3. POST with `tea api`, passing the file with `-d @<path>`:
```bash
tea api --login "$GITEA_LOGIN" \
-X POST -d @tmp/comment/issue-60.json \
repos/{owner}/{repo}/issues/60/comments
```
4. Keep the file. `tmp/` should be gitignored; the saved payload is useful for
retries, edits (`PATCH`), and debugging failed posts.
### Common endpoints
| Action | Method + endpoint |
|---|---|
| Comment on issue/PR | `POST repos/{owner}/{repo}/issues/{n}/comments` |
| Edit comment | `PATCH repos/{owner}/{repo}/issues/comments/{id}` |
| Create issue | `POST repos/{owner}/{repo}/issues` |
| Edit issue/PR body or title | `PATCH repos/{owner}/{repo}/issues/{n}` |
| Create PR | `POST repos/{owner}/{repo}/pulls` |
| Create release | `POST repos/{owner}/{repo}/releases` |
Short single-line bodies (e.g. `tea comment 42 "lgtm" --login "$GITEA_LOGIN"`)

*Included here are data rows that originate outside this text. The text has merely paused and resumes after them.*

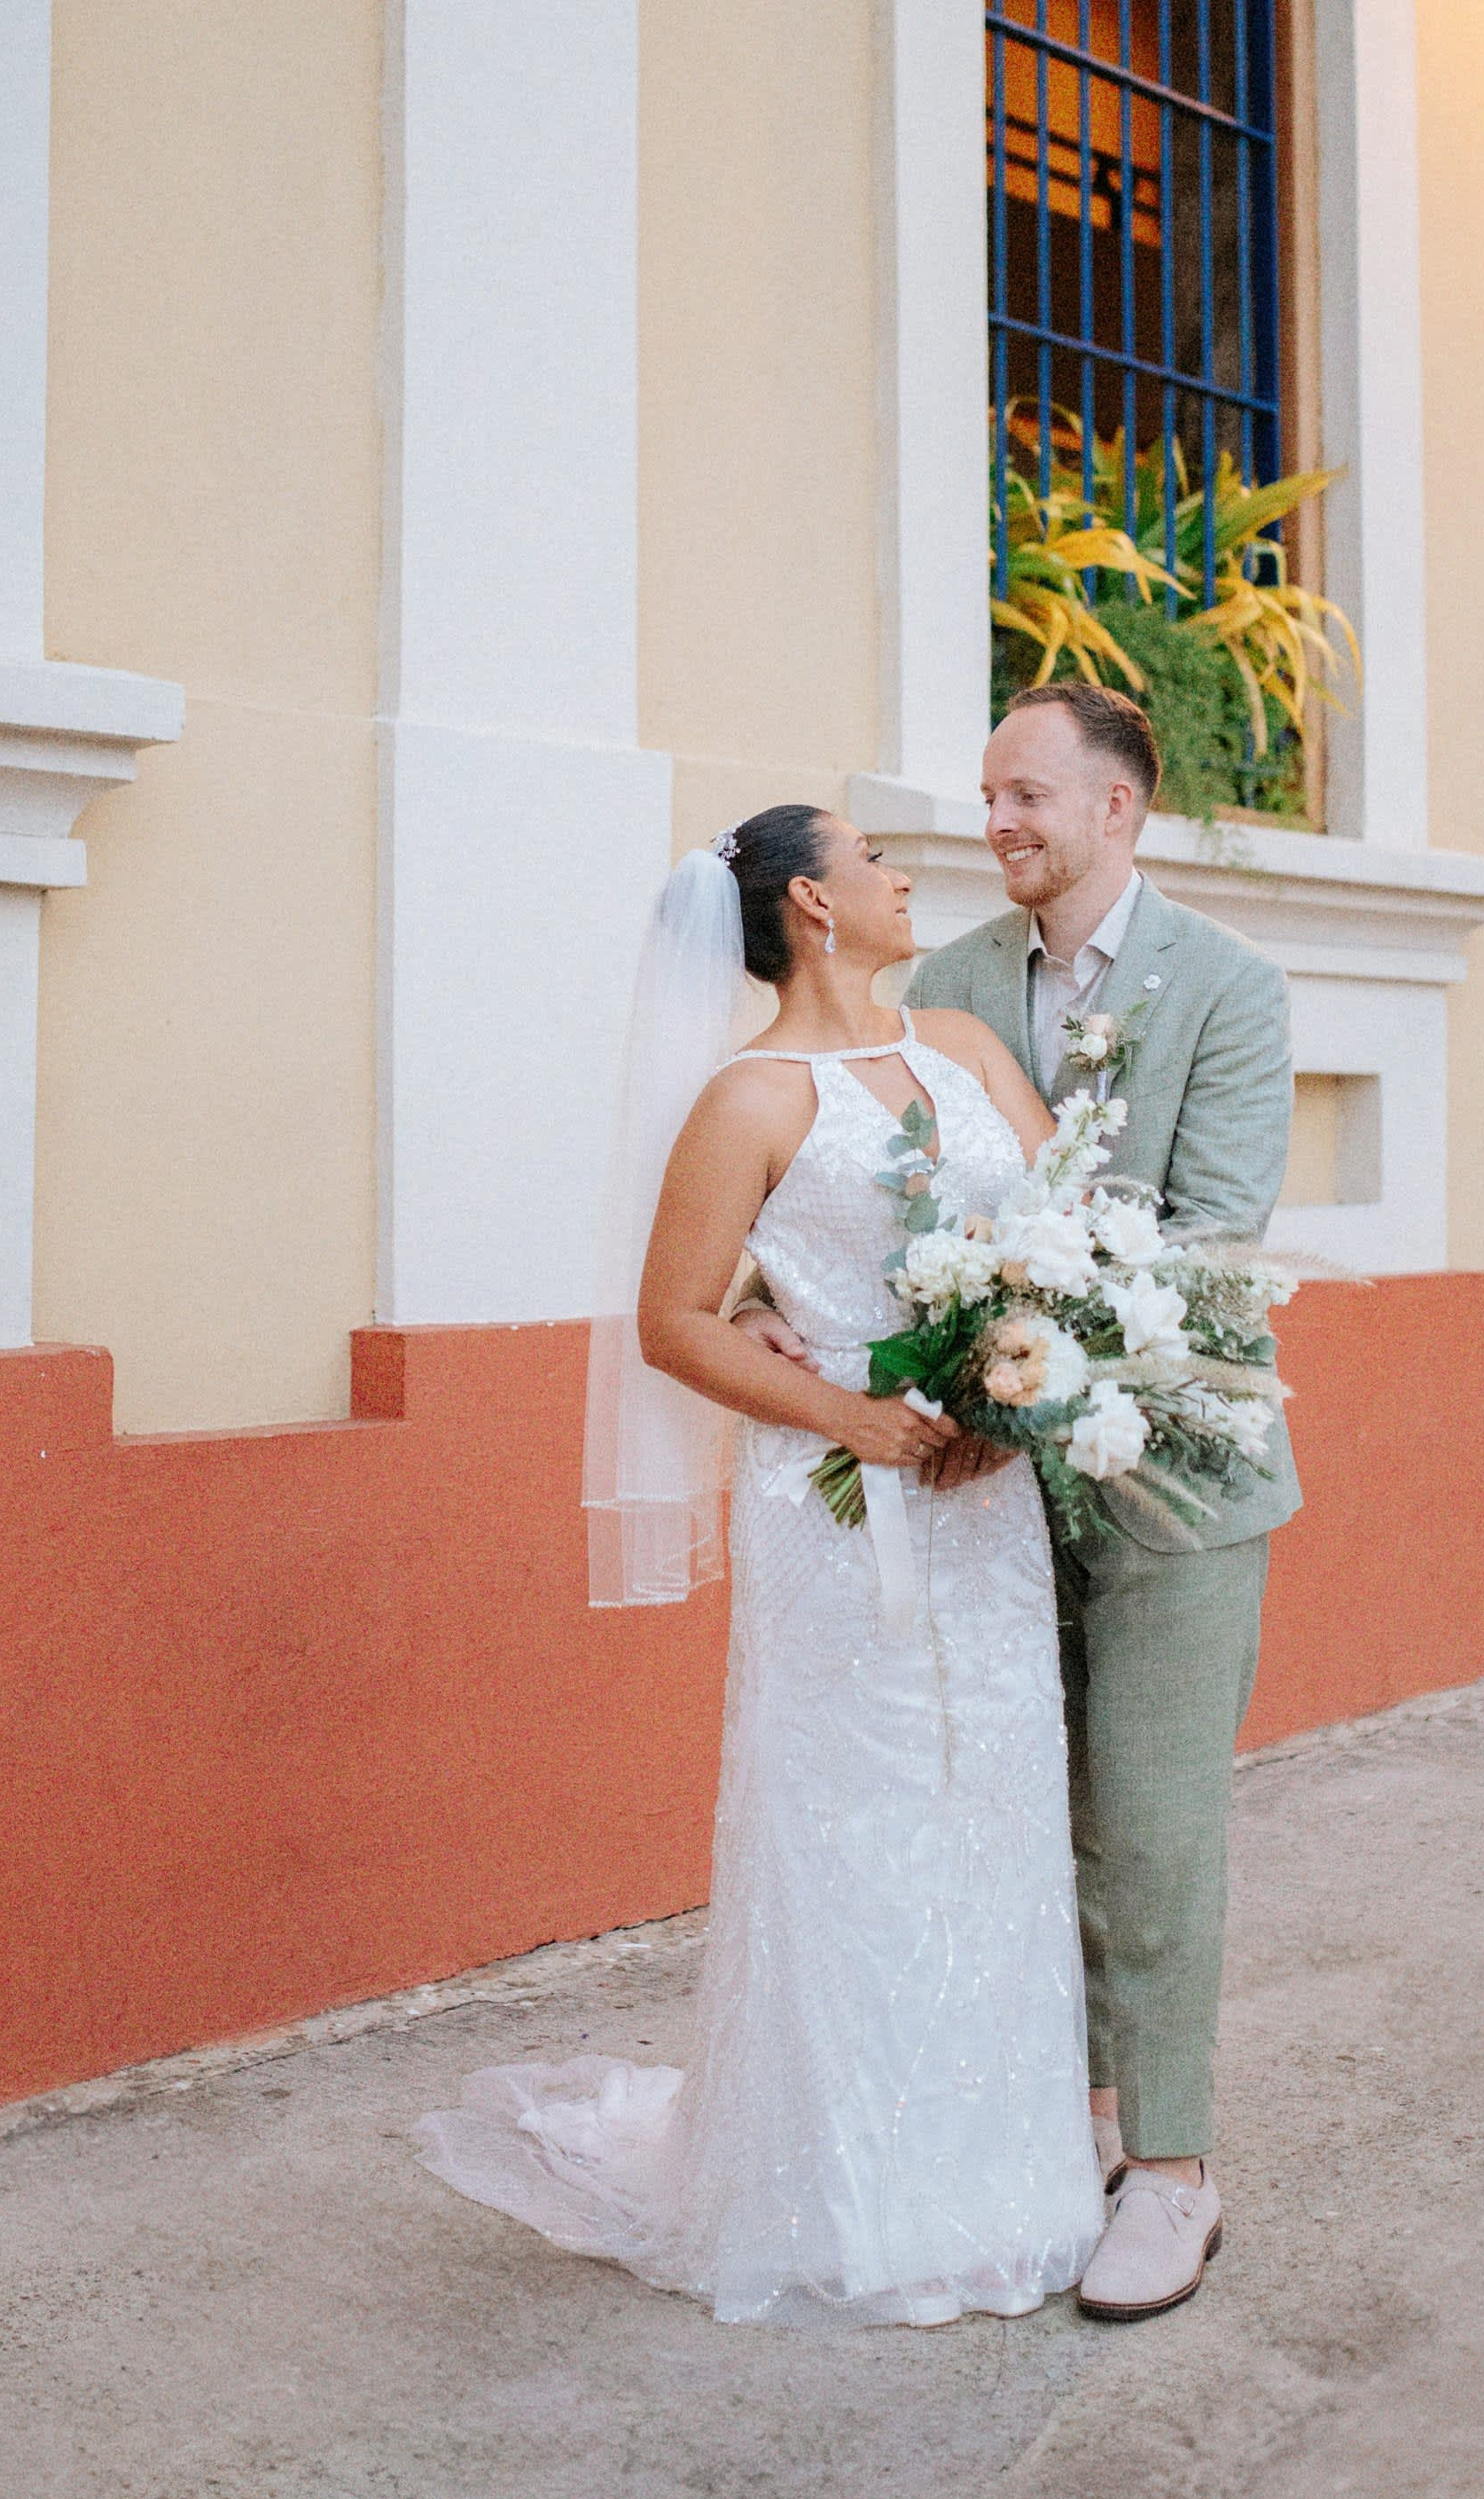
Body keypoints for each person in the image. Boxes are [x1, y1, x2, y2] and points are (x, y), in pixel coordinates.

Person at [415, 806, 1104, 2328]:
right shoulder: (745, 1100)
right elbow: (674, 1321)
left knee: (987, 1806)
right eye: (873, 858)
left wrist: (1020, 1387)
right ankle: (844, 2194)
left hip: (983, 1503)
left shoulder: (967, 1055)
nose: (905, 873)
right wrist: (863, 1420)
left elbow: (1072, 1240)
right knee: (852, 1822)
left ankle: (1010, 2182)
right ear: (811, 902)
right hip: (839, 1502)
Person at [902, 679, 1297, 2319]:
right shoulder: (946, 983)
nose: (996, 821)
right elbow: (896, 1188)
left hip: (1176, 1483)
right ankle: (1056, 2136)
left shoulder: (1229, 986)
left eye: (1026, 797)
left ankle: (1176, 2170)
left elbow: (1209, 1240)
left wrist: (1036, 1331)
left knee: (1149, 1830)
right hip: (992, 1481)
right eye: (989, 794)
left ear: (1114, 809)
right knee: (1015, 1822)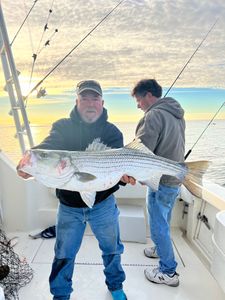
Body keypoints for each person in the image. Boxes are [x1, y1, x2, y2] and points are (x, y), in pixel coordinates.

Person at [17, 80, 127, 300]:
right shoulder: (62, 126)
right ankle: (60, 294)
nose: (89, 103)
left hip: (103, 204)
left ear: (102, 102)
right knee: (63, 254)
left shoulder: (112, 132)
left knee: (112, 249)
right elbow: (49, 146)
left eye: (94, 98)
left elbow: (118, 172)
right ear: (76, 101)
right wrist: (32, 160)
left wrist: (125, 178)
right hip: (69, 206)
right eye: (84, 98)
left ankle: (115, 286)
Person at [131, 79, 185, 287]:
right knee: (165, 217)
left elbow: (141, 151)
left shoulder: (153, 115)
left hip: (160, 179)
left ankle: (168, 272)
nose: (138, 105)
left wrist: (136, 173)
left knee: (157, 224)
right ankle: (159, 248)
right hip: (174, 177)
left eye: (138, 99)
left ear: (149, 96)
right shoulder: (177, 115)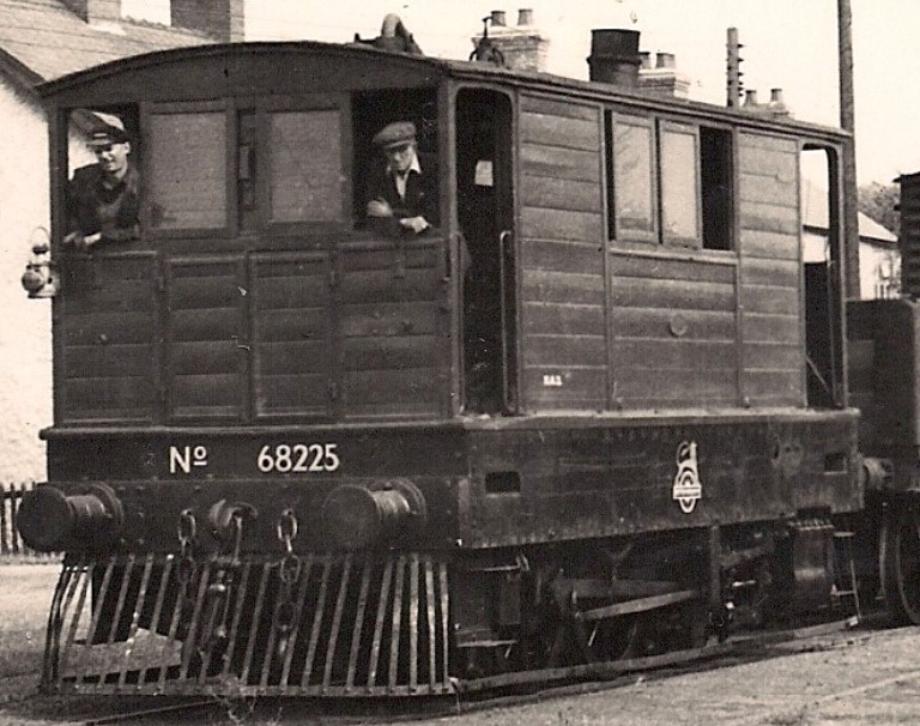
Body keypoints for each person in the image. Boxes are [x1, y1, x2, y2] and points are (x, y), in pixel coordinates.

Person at [65, 111, 140, 251]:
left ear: (126, 148)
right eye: (98, 151)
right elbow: (69, 215)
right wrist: (75, 234)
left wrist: (103, 236)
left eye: (108, 149)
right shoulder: (83, 179)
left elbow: (143, 229)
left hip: (130, 258)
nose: (104, 156)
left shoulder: (142, 183)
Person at [366, 121, 438, 234]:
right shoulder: (378, 171)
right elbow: (374, 215)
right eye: (391, 152)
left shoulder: (435, 166)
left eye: (402, 149)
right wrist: (406, 221)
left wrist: (391, 214)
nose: (397, 158)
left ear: (414, 146)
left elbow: (437, 213)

are still fine via entity commands.
## Tips
- Pass `-o json` for structured output when parsing programmatically.
- Use `--fields, -f` to narrow columns.
- Pagination: `--page, -p <n>` and `--limit, --lm <n>` (defaults 1 / 30).
- If a `tea` command is blocked by `tea-guard`, you forgot `--login` or
`$GITEA_LOGIN` is unset — add the flag or run `/tea:login`.